**RECORDS PROVIDED**
┄┄┄┄┄┄┄┄┄┄
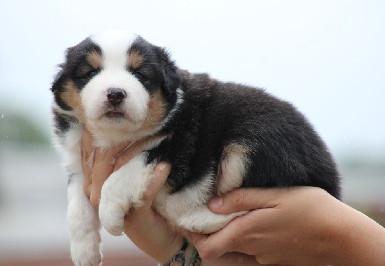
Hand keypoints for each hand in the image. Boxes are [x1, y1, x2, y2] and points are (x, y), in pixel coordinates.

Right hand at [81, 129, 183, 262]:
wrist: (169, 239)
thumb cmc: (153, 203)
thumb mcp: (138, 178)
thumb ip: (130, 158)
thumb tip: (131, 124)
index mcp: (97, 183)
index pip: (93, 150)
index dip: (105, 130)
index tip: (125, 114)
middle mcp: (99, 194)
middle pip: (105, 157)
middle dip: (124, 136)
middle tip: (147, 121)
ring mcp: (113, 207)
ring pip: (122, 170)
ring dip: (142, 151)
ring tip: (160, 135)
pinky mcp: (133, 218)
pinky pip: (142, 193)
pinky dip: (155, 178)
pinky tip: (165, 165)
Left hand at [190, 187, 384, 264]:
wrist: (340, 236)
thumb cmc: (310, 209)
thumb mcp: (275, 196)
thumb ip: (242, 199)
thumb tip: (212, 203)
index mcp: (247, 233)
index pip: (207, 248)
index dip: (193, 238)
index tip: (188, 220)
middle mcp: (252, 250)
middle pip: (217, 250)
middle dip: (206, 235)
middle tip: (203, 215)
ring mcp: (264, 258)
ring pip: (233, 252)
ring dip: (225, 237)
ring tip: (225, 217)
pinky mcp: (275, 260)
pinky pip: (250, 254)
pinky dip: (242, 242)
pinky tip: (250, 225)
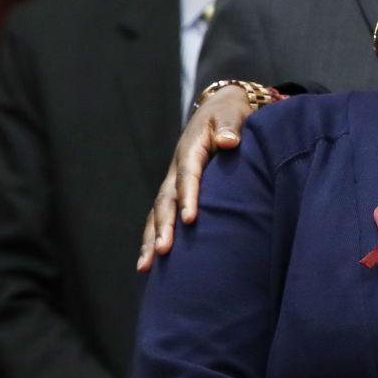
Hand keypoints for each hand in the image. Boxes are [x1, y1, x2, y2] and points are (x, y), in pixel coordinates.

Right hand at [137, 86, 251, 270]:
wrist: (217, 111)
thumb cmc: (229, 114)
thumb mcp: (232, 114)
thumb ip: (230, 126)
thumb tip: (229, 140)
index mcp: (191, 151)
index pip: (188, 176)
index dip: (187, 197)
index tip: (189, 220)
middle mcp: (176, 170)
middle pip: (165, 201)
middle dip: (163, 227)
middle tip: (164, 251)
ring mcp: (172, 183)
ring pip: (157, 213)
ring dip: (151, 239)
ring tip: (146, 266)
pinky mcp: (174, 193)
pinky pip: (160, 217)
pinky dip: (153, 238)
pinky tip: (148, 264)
┄┄┄┄┄┄┄┄┄┄
**WHAT YOU WILL DO**
No picture is to be included when the lines from the one containing "index pip: (207, 248)" through the end of the material above are output exactly; nothing else is written.

**EXERCISE SOLUTION**
index pip: (207, 248)
index dip: (193, 238)
index tip: (188, 220)
middle mcp: (252, 250)
middle pip: (217, 250)
middle dip: (206, 235)
middle tip: (203, 215)
ring mcp: (264, 258)
ring pip: (233, 252)
ring dip: (225, 237)
ring tip: (225, 217)
pinky mcp: (275, 260)
pinky pip: (250, 254)
pinky dip: (242, 242)
pinky tip: (250, 225)
Hand keypoints for each hand in the image. Boxes are [x1, y1, x2, y2] and points are (x, y), in pixel coordinates.

Right hand at [137, 86, 251, 270]:
wrist: (217, 111)
thumb cmc: (229, 114)
thumb mcp: (232, 114)
thumb ip: (230, 126)
thumb tip: (229, 140)
index mcp: (191, 151)
index pip: (188, 176)
index dip: (187, 197)
index tip: (189, 220)
middle mcp: (176, 170)
middle pip: (165, 201)
middle dip: (163, 227)
middle tip: (164, 251)
ring mcp: (172, 183)
ring pip: (157, 213)
ring dip: (151, 239)
ring tip: (146, 266)
pinky mcp: (174, 193)
pinky pip: (160, 217)
pinky dip: (153, 238)
pinky tip: (148, 264)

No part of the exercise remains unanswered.